И Звенемир вздохнул облегченно, а я через мгновение спросил:

— И чего же вы от меня хотите?

— Верно говорят, что Боги разумом тебя не обделили, — подала голос Ольга. — И хотим мы немногого: чтобы ты витязей от поступков необдуманных отговорил.

— Разве же я, холоп бесправный, могу вольным воинам указывать?

— Ты не хуже нашего знаешь, что это во власти твоей, — разозлилась она, только ведун ей руку на плечо положил — мол, не горячись.

— И какой мне прок от разговоров этих? — меж тем продолжил я свою игру.

— Хочешь, серебра тебе дадим, а может, тебе больше золото по нраву? — повела княгиня плечом, руку ведуна отстранила.

— Эка у вас просто все, — пожал я плечами. — Считаете, что подачкой все беды отогнать можно?

— А чего же ты хочешь? — насторожилась она, а Звенемир заговорил торопливо:

— От холопства тебя избавить не в наших силах…

— Про то я и сам знаю, — остановил я ведуна, — но и за золото слово свое продавать не стану.

— Так не томи. Какую плату за спокойствие наше возьмешь?

— Хочу я в ристании участие принять.

— Не по Прави это… — возмутился ведун.

— Я Веды не хуже твоего знаю, — перебил я Звенемира. — Не велел Белес холопам в руку меча и коня давать, но про лук со стрелами он ничего не говорил. Ведь так?

— Так, — согласился ведун, да и что он возразить мог?

— А коли так, то вот мои условия: в стрельбище вы мне потягаться позволите, и если я из потехи стрельной победителем выйду, то сестра моя, Малуша, будет при мне, и разлучать вы нас боле не посмеете. Ну а если проиграю, тогда хоть душу порадую. Как на такое смотришь?

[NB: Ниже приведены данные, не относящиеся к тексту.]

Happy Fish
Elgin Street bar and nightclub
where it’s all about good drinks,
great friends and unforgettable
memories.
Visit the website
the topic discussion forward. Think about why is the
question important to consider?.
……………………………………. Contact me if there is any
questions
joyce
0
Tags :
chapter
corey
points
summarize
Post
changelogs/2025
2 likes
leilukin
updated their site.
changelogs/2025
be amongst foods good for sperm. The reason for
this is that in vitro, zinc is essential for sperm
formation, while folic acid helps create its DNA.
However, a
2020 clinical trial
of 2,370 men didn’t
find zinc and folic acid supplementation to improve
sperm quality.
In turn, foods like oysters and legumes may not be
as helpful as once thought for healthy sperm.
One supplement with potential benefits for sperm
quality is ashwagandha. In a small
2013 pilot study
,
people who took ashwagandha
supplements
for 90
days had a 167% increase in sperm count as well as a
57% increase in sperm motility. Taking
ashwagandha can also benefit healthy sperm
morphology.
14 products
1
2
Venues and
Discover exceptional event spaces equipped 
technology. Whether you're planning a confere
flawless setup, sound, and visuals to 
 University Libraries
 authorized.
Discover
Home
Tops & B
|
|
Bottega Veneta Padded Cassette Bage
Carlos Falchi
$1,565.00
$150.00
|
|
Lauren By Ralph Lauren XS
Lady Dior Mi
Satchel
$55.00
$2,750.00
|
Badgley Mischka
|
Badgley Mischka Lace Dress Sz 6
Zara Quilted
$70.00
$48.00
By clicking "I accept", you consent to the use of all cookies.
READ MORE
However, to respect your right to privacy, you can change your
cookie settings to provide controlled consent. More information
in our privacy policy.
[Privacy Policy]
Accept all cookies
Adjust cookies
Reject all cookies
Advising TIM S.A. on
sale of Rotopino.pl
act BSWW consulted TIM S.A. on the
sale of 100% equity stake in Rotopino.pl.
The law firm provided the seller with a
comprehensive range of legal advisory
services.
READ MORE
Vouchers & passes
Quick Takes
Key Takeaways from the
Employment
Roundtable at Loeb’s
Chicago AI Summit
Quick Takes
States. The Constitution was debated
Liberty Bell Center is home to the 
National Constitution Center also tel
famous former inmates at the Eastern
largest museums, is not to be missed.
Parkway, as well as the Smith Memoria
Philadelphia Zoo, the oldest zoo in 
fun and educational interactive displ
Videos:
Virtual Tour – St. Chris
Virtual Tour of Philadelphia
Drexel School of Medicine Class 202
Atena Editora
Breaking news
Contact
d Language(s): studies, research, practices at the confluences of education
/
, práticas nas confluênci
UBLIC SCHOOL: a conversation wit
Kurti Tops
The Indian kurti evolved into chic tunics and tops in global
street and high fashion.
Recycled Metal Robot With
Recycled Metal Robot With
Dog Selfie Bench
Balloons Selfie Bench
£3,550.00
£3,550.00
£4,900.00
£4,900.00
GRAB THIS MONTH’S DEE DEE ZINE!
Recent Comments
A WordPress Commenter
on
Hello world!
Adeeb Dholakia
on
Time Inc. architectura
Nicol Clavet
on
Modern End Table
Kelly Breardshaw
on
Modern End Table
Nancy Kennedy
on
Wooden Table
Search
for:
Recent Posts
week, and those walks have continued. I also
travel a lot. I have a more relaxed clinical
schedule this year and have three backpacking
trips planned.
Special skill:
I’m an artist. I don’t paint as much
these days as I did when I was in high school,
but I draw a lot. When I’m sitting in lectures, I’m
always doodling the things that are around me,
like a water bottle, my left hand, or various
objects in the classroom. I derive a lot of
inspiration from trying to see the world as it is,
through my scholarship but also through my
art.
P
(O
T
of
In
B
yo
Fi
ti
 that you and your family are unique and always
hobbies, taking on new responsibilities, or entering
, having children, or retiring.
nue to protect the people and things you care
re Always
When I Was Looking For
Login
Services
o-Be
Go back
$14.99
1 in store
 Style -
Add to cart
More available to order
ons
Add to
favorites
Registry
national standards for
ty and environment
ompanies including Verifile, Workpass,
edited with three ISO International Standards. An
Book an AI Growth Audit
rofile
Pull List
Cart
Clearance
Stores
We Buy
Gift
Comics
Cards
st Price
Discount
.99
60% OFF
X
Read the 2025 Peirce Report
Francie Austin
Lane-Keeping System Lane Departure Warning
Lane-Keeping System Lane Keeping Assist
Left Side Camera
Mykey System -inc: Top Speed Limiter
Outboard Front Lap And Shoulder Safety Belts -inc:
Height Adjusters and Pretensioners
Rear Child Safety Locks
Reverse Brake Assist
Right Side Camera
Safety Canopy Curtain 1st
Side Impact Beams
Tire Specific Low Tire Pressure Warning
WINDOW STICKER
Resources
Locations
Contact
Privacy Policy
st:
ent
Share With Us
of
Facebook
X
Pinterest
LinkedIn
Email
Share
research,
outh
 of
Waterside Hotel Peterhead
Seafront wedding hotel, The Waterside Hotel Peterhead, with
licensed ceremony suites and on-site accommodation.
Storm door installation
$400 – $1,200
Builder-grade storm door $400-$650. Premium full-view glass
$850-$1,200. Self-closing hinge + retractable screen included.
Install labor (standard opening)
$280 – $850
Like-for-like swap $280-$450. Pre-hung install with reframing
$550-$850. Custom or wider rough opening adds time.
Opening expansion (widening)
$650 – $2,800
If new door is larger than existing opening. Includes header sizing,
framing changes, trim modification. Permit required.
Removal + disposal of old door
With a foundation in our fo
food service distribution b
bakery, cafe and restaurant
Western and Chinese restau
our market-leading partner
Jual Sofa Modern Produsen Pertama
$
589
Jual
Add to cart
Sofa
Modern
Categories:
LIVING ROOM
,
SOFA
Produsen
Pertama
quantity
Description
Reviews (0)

— И за какого же Бога ты стрелять собираешься?

— За Семаргла [35].

— Так это и не бог даже, — пожал плечами Звенемир. — Пес у Сварога на посылках.

— Так, может, вы хотите, чтоб я за Даждьбога вышел? — настала очередь теперь мне усмехнуться.

— Ох и хитер ты, Добрын, — поразмыслив, сказала Ольга, — не всякому такое в голову прийти могло. И холопом вроде останешься, а в то же время с вольными на одном поприще окажешься. И за бога выйдешь, так Семаргл не совсем бог. Хитер. Что посоветуешь, Звенемир?

— Тебе решать, княгиня, — ведун к небушку глаза поднял, — и я против твоего решения возражать не буду.

— Ладно, — сказала она, — потешь нас на ристании.

— Быть по сему, — поспешно подтвердил Звенемир и посохом своим пристукнул, обрадовался, что золото с серебром в целости останутся.

— Спасибо, княгиня, — поклонился я ей.

— Я вижу — важным для тебя мое решение стало.

— С чего ты взяла?

— За все время ты меня первый раз княгиней назвал, — усмехнулась она.

И тут от реки до нас донесся жалобный собачий визг. Видать, один волкодав другого придавил.